“Waiting for the Sunrise,” Ensign, Apr. 2014, 79
Shadows wrapped the room in darkness as I lay awake listening to my husband breathe, trying to determine whether he was sleeping. It had been only two days since our 12-year-old daughter had passed away from a sudden traumatic accident. I closed my eyes again, but sleep evaded me. My heart yearned for my daughter. All the knowledge of the plan of salvation couldn’t ease the ache of missing her.
As dawn neared, I felt a sudden, intense longing. The sun would be rising soon, and in my mind I saw the sky bathed in soft pink light. Our daughter loved the color pink. A pink sunrise would be just the thing I needed to feel close to her again.
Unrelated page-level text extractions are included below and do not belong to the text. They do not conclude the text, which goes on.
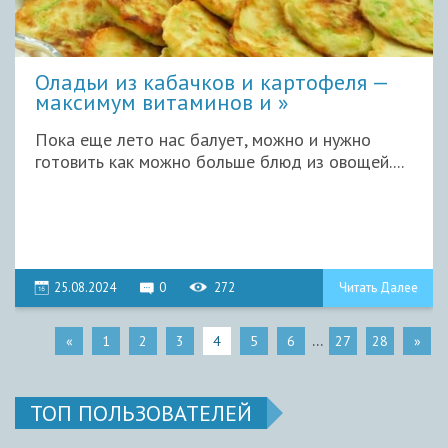
Оладьи из кабачков и картофеля —
максимум витаминов и
Пока еще лето нас балует, можно и нужно
готовить как можно больше блюд из овощей....
25.08.2024
0
272
Читать Далее
...
«
1
2
3
4
5
6
27
28
»
ТОП ПОЛЬЗОВАТЕЛЕЙ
“Let’s go watch the sunrise,” I whispered to my drowsy husband.
We stood in the driveway, faced east, and waited … and waited. Though the sky lightened, the sun did not push through the low-lying clouds.
I leaned my head on my husband’s shoulder and sighed, trying to pretend it didn’t matter. But I wanted more. I needed more. Surely Heavenly Father could have granted me this desire after taking our sweet girl home to Him.
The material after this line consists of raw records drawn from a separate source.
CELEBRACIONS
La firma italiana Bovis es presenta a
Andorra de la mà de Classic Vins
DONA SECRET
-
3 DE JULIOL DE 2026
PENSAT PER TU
As my husband turned to go inside, looking behind us toward the west, he said, “Look!”
I turned. Behind us the clouds were bathed in a delicate blush, golden light surrounding them. My breath caught, and tears crept to my eyes. It was more beautiful than I could have imagined. It felt like a hug from our daughter. I knew Heavenly Father was aware of my aching heart and was sending a promise of hope for the future—a gentle reminder of eternal families and all the beautiful moments yet to come.
I have thought often on that beautiful moment and the new perspective it gave me. Who looks for a sunrise in the west? And yet that is where my miracle was waiting. How many blessings and miracles do I miss because they come from unexpected places? How many times do I focus on what I think should be and miss the glory of what is?
We had prayed relentlessly for a miracle that was denied, but as I looked around with my new perspective, I saw the miracle of the four lives bettered through our daughter’s organ donations, the miracle of family love and ward unity, and the miracle of service. I have felt deep sorrow, but I have also felt powerful hope fill my soul with each blushing sunrise, each rosy sunset, and each pink flower that crosses my path.
Now as the sun rises, I look east and then turn to look west. I smile with the realization that there are always miracles and blessings to be found—and that the sun will always rise on our sorrows if we let it.